Buffy pushed off of him, the heat from her body left a gaping coldness and he quickly put his boxers back on, not caring at how uncomfortable it felt. When he turned, he saw her eyes shut closed; it almost looked like a tear had fallen down her face, the shining wet drop caught by a flicker of the candlelight. He was far too sure that it was merely a trick of the light.

"You should put something on," he finally said.

She shook her head and kneeled on the bed. "I'm tired, Wesley."

He looked at her and knew that she believed that. She believed that she was tired and burned out. She didn't want to face the truth and he could understand that. But it didn't stop him. "That's a lie."

She didn't look at him. He laid back down, pulling a sheet that had been thrown to the floor, when it had fallen there, he didn't know. He watched Buffy lick her index finger and thumb, quick, careless movements that seemed surprisingly delicate.

Buffy snuffed out the candlelight with her moistened fingertips, an artful, dangerous move. His eyes grew used to the dark grayness as her shadowed form crossed the room, past the window for a moment, her body was more defined by the covered window, but just barely. He heard a sound of clothing being rustled and she returned to bed, without any stumbling about or a slow step, she'd become used to operating in little-to-no visibility.

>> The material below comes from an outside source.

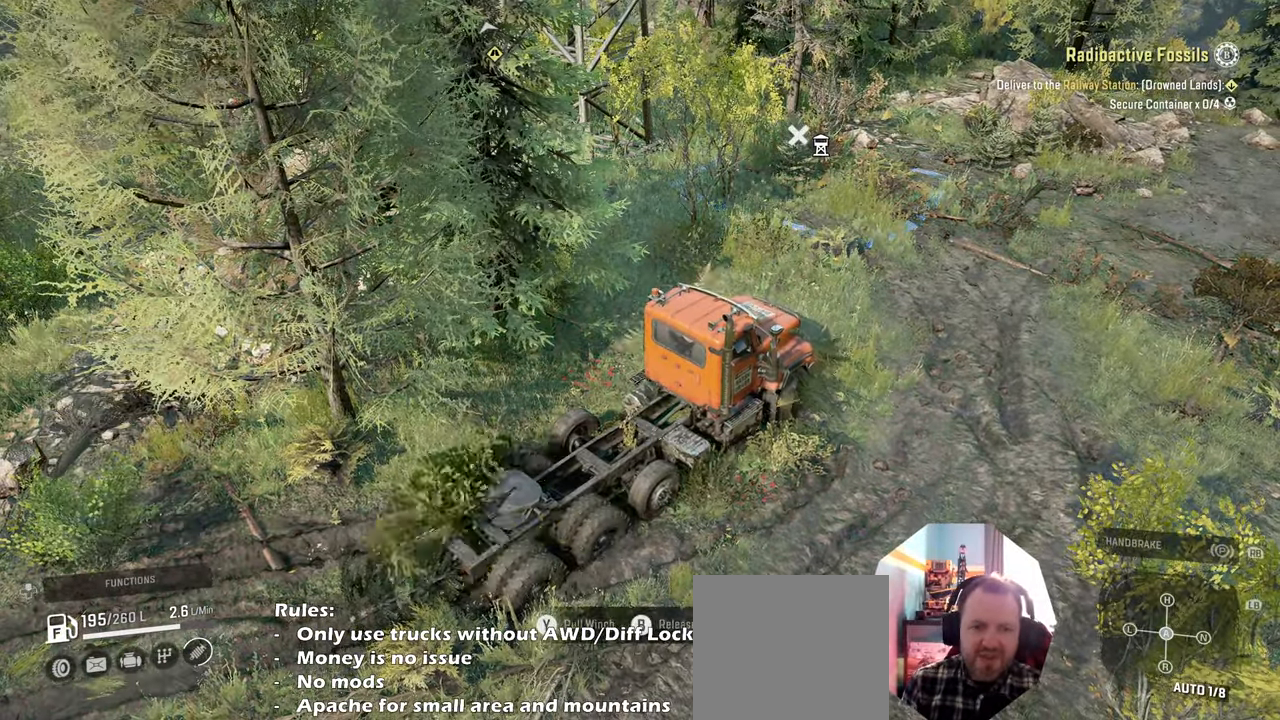
{"buttons": ["Y", "R2"], "left_stick": "up", "right_stick": "center", "events": [[33, "left_stick", "up-left"], [500, "left_stick", "up"]]}
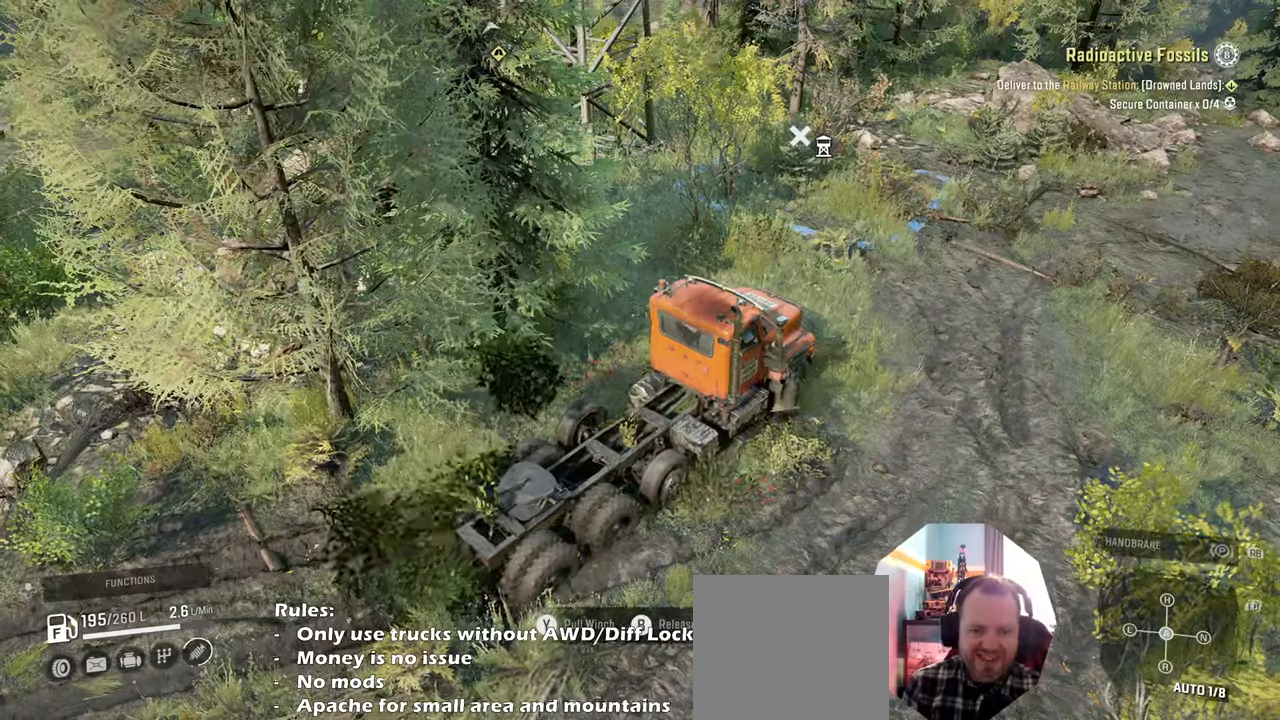
{"buttons": ["Y"], "left_stick": "center", "right_stick": "center", "events": [[133, "left_stick", "right"], [200, "left_stick", "up-right"], [333, "left_stick", "center"], [433, "R2", "up"]]}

She pulled up the sheet and climbed underneath, curling her body around his. She'd talk no more to him and in the morning, they'd say nothing about this.

He wanted - and perhaps this was his breaking point and he had finally gone 'round the bend - for this to change. Taking a deep breath, he said, "I should have never brought you with me."

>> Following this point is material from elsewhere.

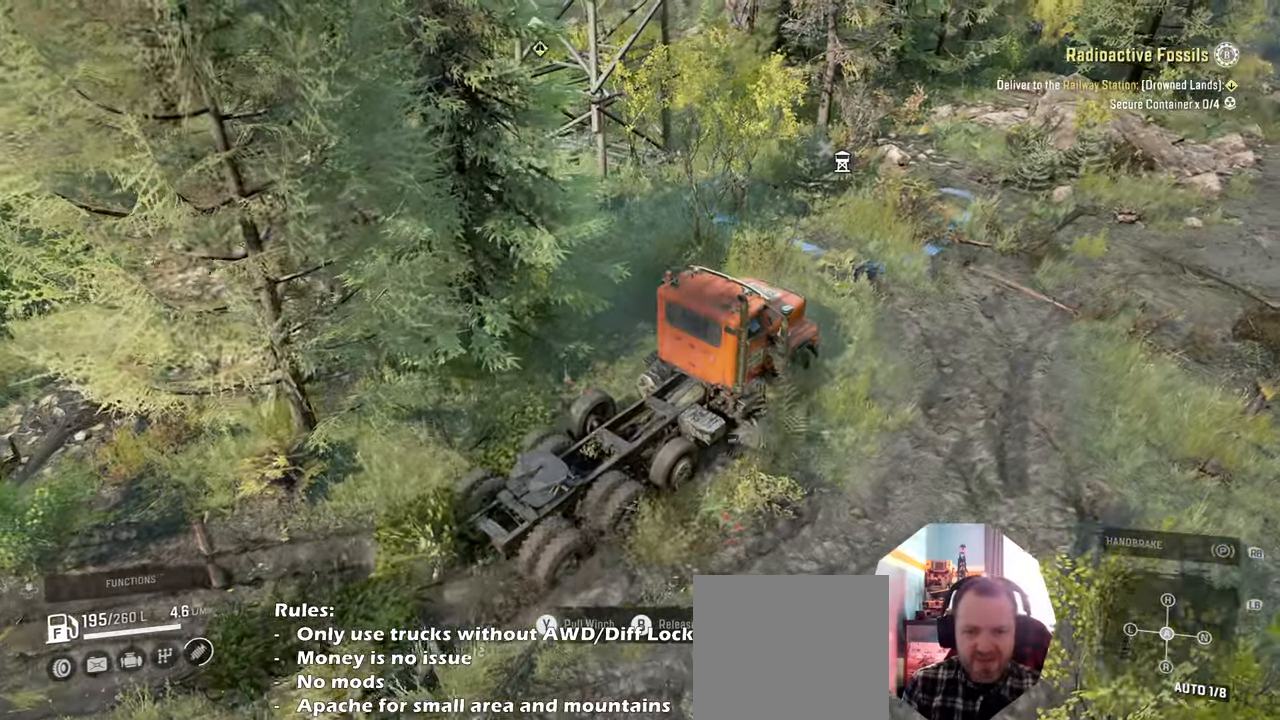
{"buttons": ["Y", "R2"], "left_stick": "center", "right_stick": "center", "events": []}
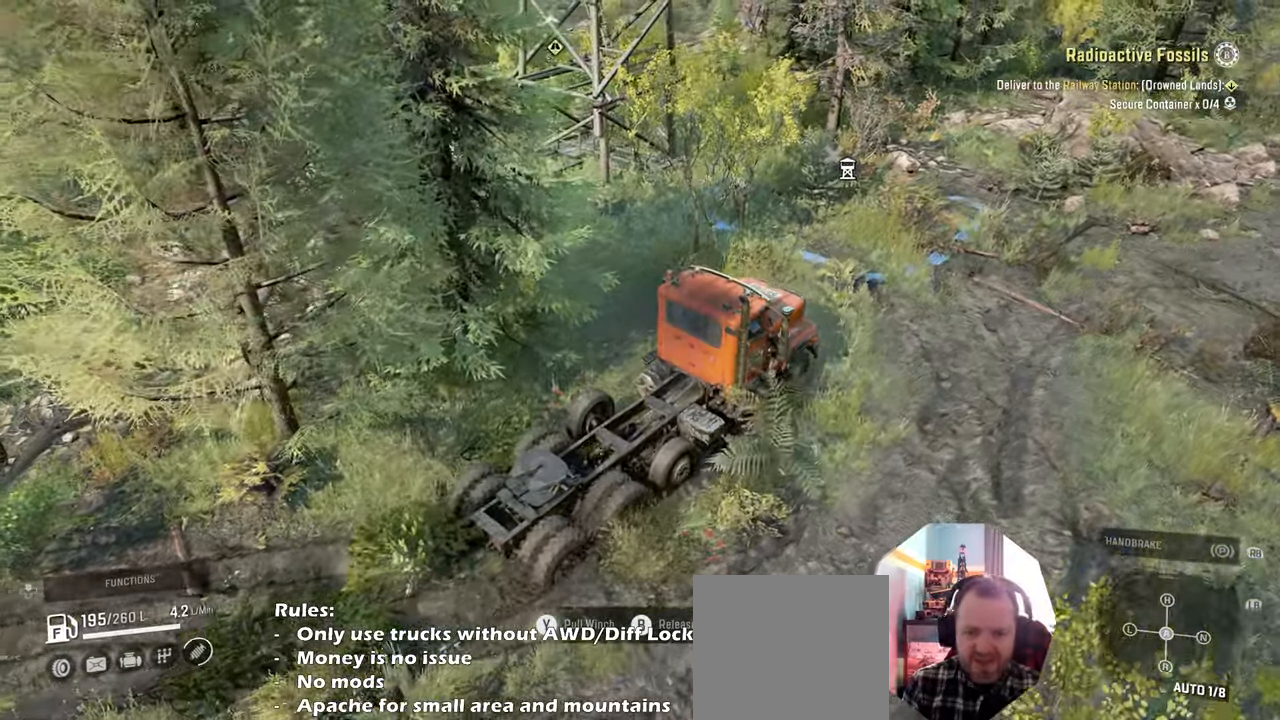
{"buttons": ["Y", "R2"], "left_stick": "center", "right_stick": "center", "events": [[200, "left_stick", "left"], [333, "left_stick", "up-left"], [433, "left_stick", "center"]]}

She reached up and the kiss was gentle and deceitful. Wesley understood then why so many people had been taken with Buffy, as the woman, and not as the Slayer. But this one, who kissed him so sweetly and carefully, was just as deadly, if not more so.

Her voice was flat and calm, "I would have been here anyway."

Finished with her lies, Buffy went back to sleep, the only place where she was able to still pretend that she was a person who believed in love and hope and a future. When she woke, that dream would not haunt her, as it no longer haunted Wesley.

He stayed awake. An image of hopeless, mad eyes crossed his line of vision in the bleak darkness. Willow's broken sob repeated endlessly and every time, he chose wrongly.

He remembered the sickening sound as the bullet made contact with the flesh, bone, blood, and brains of Lilah's head and the way the gun thudded - as dead and hollow as Lilah's body - as it slipped from his hand. He'd warned her and he promised her at the same time. He'd never promise anyone ever again, not even Buffy.

Angel told him that Buffy still had a choice and it was incredible that Angel could actually believe such a lie. After all, she had promised him and she was just like Wesley: she'd carry out that promise.

Wesley's arm curled around Buffy's body and how he wanted her to push him away, or for her to whisper Angel's name in her sleep, but it would not happen.

A voice echoed, cold and gray and dead:

When it's too cold, who will give you comfort?

Soundless in the empty room, a shadow blending in the ruins, his voice was silent, but he finally replied, "No one, and that shall be the worst wound."